O cerne do problema reside na ilegítima elevação do ego ao posto de monarca absoluto da personalidade, o qual institui um, por assim dizer, monoteísmo psicológico. As outras partes da personalidade não são reconhecidas, ou, se são, não têm espaço de expressão: “isso é coisa de criança”, “isso não é coisa de homem”, “mulher não age assim”, “você tá maluco?”... Esse é o paradigma coletivo ocidental, compartilhado e inclusive perpetrado por boa parte da Psicologia. Freud “permitiu” a existência de outras duas entidades psíquicas além do Ego: o Id e o Superego. Jung abriu a porta para todas as outras e, mais recentemente, James Hillman e Andrew Samuels (entre outros), as restituíram ao seu lugar democrático e politeísta junto ao ego, não abaixo ou subordinado a ele.

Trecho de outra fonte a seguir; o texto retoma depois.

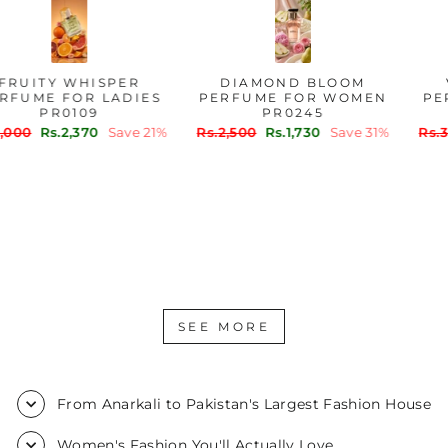
FRUITY WHISPER
DIAMOND BLOOM
PERFUME FOR LADIES
PERFUME FOR WOMEN
PR0109
PR0245
Regular
Sale
Regular
Sale
Rs.3,000
Rs.2,370
Save 21%
Rs.2,500
Rs.1,730
Save 31%
price
price
price
price
SEE MORE
From Anarkali to Pakistan's Largest Fashion House
Women's Fashion You'll Actually Love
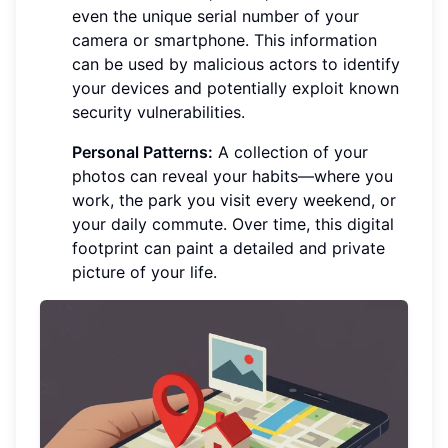
even the unique serial number of your
camera or smartphone. This information
can be used by malicious actors to identify
your devices and potentially exploit known
security vulnerabilities.
Personal Patterns:
A collection of your
photos can reveal your habits—where you
work, the park you visit every weekend, or
your daily commute. Over time, this digital
footprint can paint a detailed and private
picture of your life.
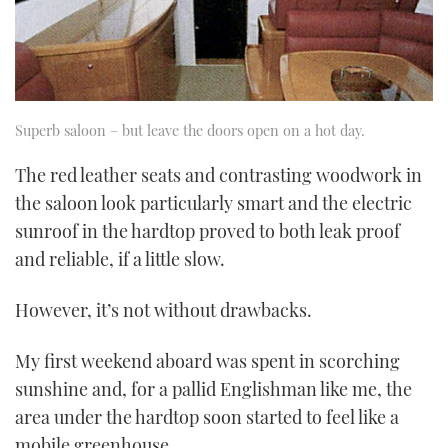
Superb saloon – but leave the doors open on a hot day.
The red leather seats and contrasting woodwork in
the saloon look particularly smart and the electric
sunroof in the hardtop proved to both leak proof
and reliable, if a little slow.
However, it’s not without drawbacks.
My first weekend aboard was spent in scorching
sunshine and, for a pallid Englishman like me, the
area under the hardtop soon started to feel like a
mobile greenhouse.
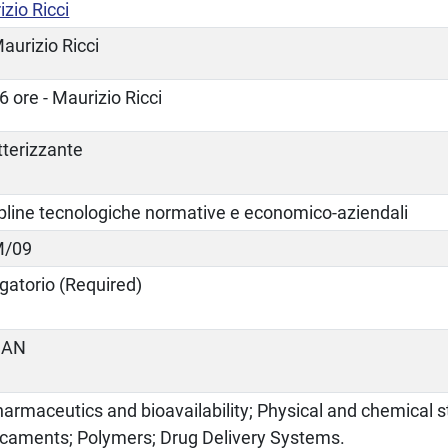
zio Ricci
aurizio Ricci
6 ore - Maurizio Ricci
tterizzante
ipline tecnologiche normative e economico-aziendali
M/09
gatorio (Required)
IAN
armaceutics and bioavailability; Physical and chemical st
caments; Polymers; Drug Delivery Systems.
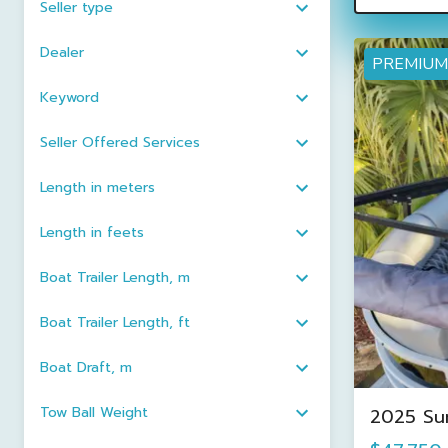
Seller type
Dealer
PREMIUM
Keyword
Seller Offered Services
Length in meters
Length in feets
Boat Trailer Length, m
Boat Trailer Length, ft
Boat Draft, m
Tow Ball Weight
2025 Su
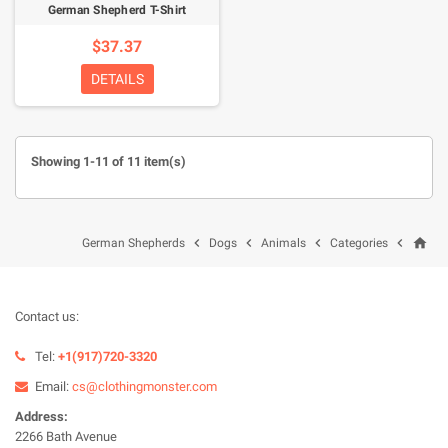
German Shepherd T-Shirt
$37.37
DETAILS
Showing 1-11 of 11 item(s)
home




German Shepherds
Dogs
Animals
Categories
Contact us:
Tel:
+1(917)720-3320
Email:
cs@clothingmonster.com
Address:
2266 Bath Avenue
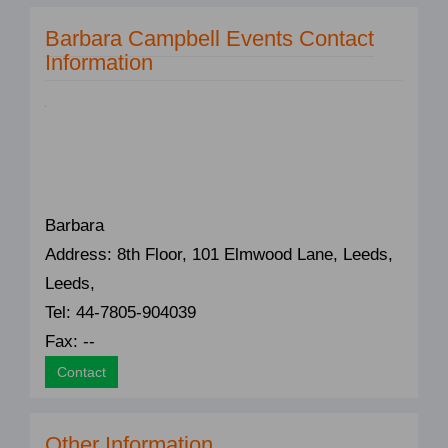
Barbara Campbell Events Contact
Information
Barbara
Address: 8th Floor, 101 Elmwood Lane, Leeds,
Leeds,
Tel: 44-7805-904039
Fax: --
Contact
Other Information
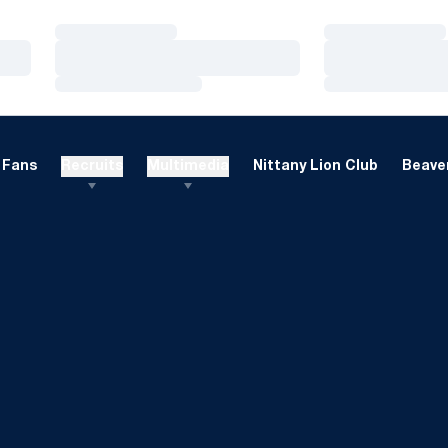
Loading…
Loading…
Loading…
Loading…
Loading…
Loading…
Fans
Recruits
Multimedia
Nittany Lion Club
Beaver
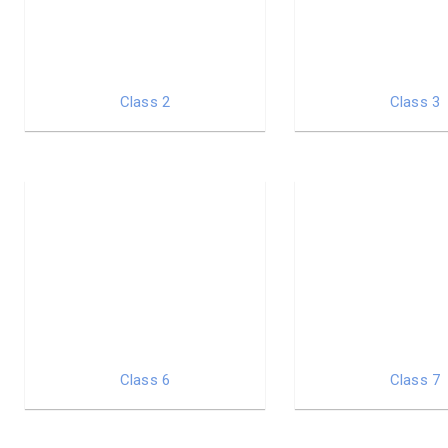
Class 2
Class 3
Class 6
Class 7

Esse novo paradigma pode parecer complicar, ao invés de resolver o problema. Reconhecer que “o eu não é senhor em sua própria casa” (Freud) é, a primeiro momento, possivelmente alarmante. Por outro lado, talvez redistribua o peso e a responsabilidade que acreditávamos ser exclusivamente nossa por nossas vidas, escolhas e atos. Mas é redistribuir e não nos eximir dessa responsabilidade. O ego ainda é o gerente da casa, que deve reconhecer e tratar com respeito seus hóspedes, direcionando-os para os espaços que podem ocupar, segundo seus critérios. Expulsá-los não é uma opção e eles se revoltarão se houver a tentativa.
Num relacionamento, isso pode significar fazer acordos, concessões, delimitar espaços e engajar-se ativamente nas questões trazidas pelas figuras internas um do outro. A criança interior, por exemplo, não participa da vida sexual do casal, mas pode e deve estar presente em momentos de lazer e descontração. A persona profissional deve ficar no trabalho, ao invés de continuar delegando tarefas, analisando ou subordinando o parceiro em casa. A sombra deve ser reconhecida e acolhida, liberando o parceiro de ser seu bode expiatório, para que este também possa lidar com suas próprias questões, assumindo a responsabilidade por elas. E assim por diante, cada pessoa em seu devido lugar - algumas participando mais ativamente da relação e outras um pouco mais distantes, exercendo outras funções.
E isso, não só pelo bem do relacionamento, mas como investimento em sua própria individuação. A partir do momento que se assume uma vida a dois, a individuação deixa de ser um projeto pessoal e passa a ser uma empreitada compartilhada. O recolhimento de projeções e o reconhecimento das múltiplas facetas de Si Mesmo representa um aprofundamento em si e no estabelecimento de relações mais verdadeiras e completas, as quais incluem os conflitos, ao invés de ignorá-los ou menosprezá-los (e junto deles, ignorar e menosprezar partes de si mesmo).